The A's will receive a player to be named from Chicago.
Also Tuesday, Oakland traded reliever Mike Neu to the Florida Marlins for pitcher Mark Redman and agreed to a two-year contract with reliever
Ricardo Rincon. Rincon gets $1.75 million in 2004 and $1.9 million in 2005. The 33-year-old left-hander was 8-4 with a 3.25 ERA in 64 relief appearances last season.
Barrett was acquired from the Expos on Monday for a player to be named. He hit .208 with 10 home runs and 30 RBI in 70 games with Montreal during an injury-plagued year.
Barrett, who is 27, spent time on the disabled list last season with a right-hip flexor strain and a broken left-index finger.
Rincon's signing gives the A's six players under contract beyond the 2004 season, not including Jermaine Dye, whose deal includes a mutual option for 2005.
Oakland, the two-time defending AL West champion, still needs a catcher after the departure of All-Star Ramon Hernandez in a three-player trade with San Diego late last month that brought outfielder Mark Kotsay to the A's. Terrence Long also was dealt to the Padres in the swap.
Bellhorn, 29, is a career .230 hitter with 36 homers and 106 RBI in 371 games with Oakland, the Chicago Cubs and Colorado. He hit a career-best 27 homers with 56 RBI in 146 games with the Cubs in 2002.
Bellhorn played 51 games with the Cubs before being traded to Colorado on June 20. He hit a combined .221 with 10 doubles and 26 RBI in 99 games.
He became the first switch-hitter in National League history to homer from both sides of the plate in the same inning, accomplishing the feat for the Cubs at Milwaukee on Aug. 29.
Montreal Expos: A Bexar County, Texas, official said that he has been talking to investors about trying to bring the Expos to San Antonio but added that he thinks it is ``highly unlikely'' that it will occur.
Nelson Wolff, the chief elected official in Bexar County, said
the only way the plan could work is in a shared agreement with
Monterrey, Mexico, or some other city. Under such a plan, the
National League team would play some of its games in Monterrey and
some in San Antonio.
Wolff said he's not sure how feasible the plan is.
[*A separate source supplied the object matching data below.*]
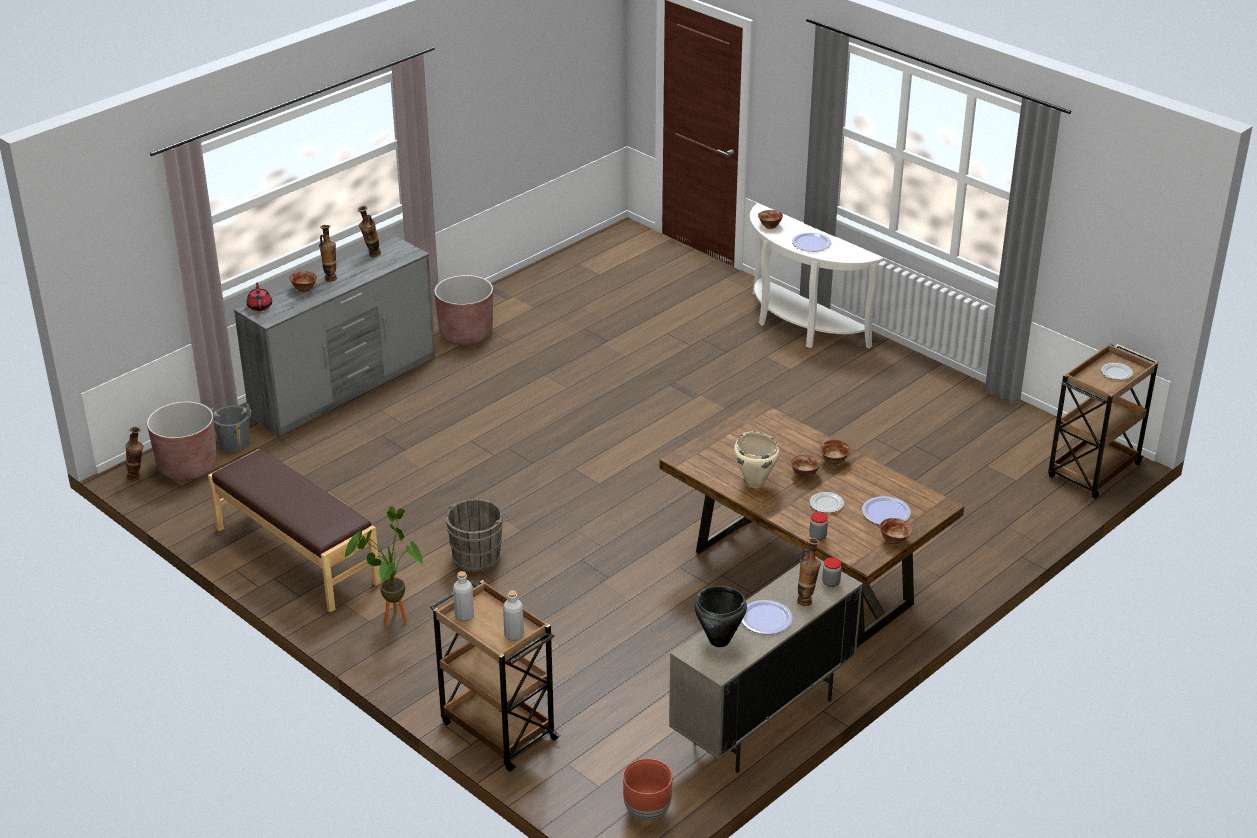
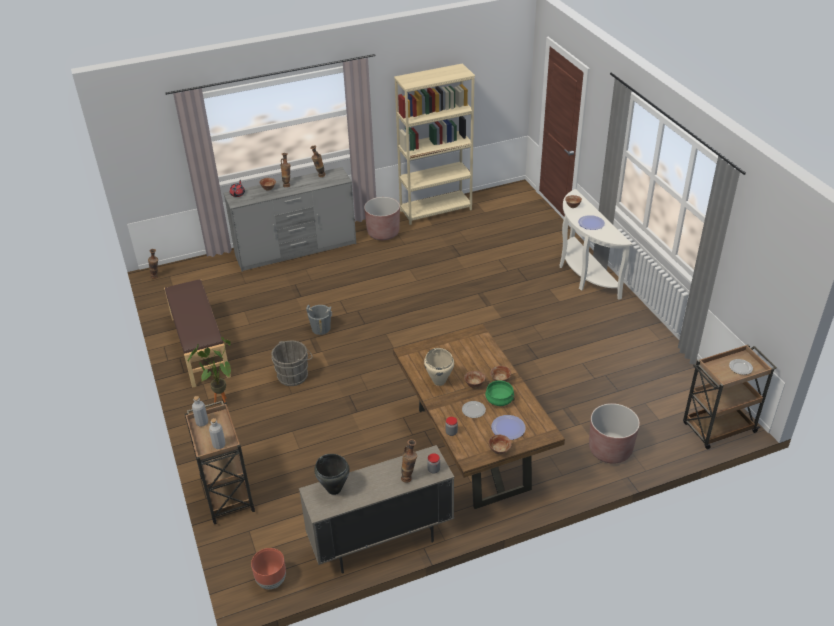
camera: 25 degrees right, 5 degrees up
brown planter [147,401,217,481] -> brown planter moved to [589,403,640,464]
grey bucket [210,403,251,452] -> grey bucket moved to [306,305,332,335]
plate [741,600,793,635] -> none
none -> beige bookcase [394,63,475,225]
none -> green cooking pot [485,380,515,406]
"Whether it's a viable thing or not I don't know," Wolff told
The Associated Press on Tuesday night. "Baseball is going through
some changes. I've talked to some people who are very capable of
buying anything, and they expressed some interest. I think it's a
highly unlikely event. I don't even know if baseball is even
willing to do that."
He said San Antonio is about 10 to 15 years away from major league baseball on its own.
New York Yankees: A clerk magistrate has delayed for one day his decision on whether to issue charges against two Yankees who had an altercation with a Fenway Park groundskeeper during a playoff game.
Clerk Magistrate Michael Neighbors will issue his ruling Thursday in Roxbury District Court, said Bruce Brock, a spokesman for the state courts. Neighbors, who initially had scheduled the hearing for Wednesday, did not immediately return a call seeking comment.
Boston police have said Yankees reliever Jeff Nelson and right fielder Karim Garcia assaulted Paul Williams, a part-time groundskeeper who teaches special education at a New Hampshire middle school, during the ninth inning of New York's 4-3 win in Game 3 of the AL Championship Series on Oct. 11.
Neighbors is also considering a cross-complaint filed by Nelson's lawyer seeking counter charges against Williams.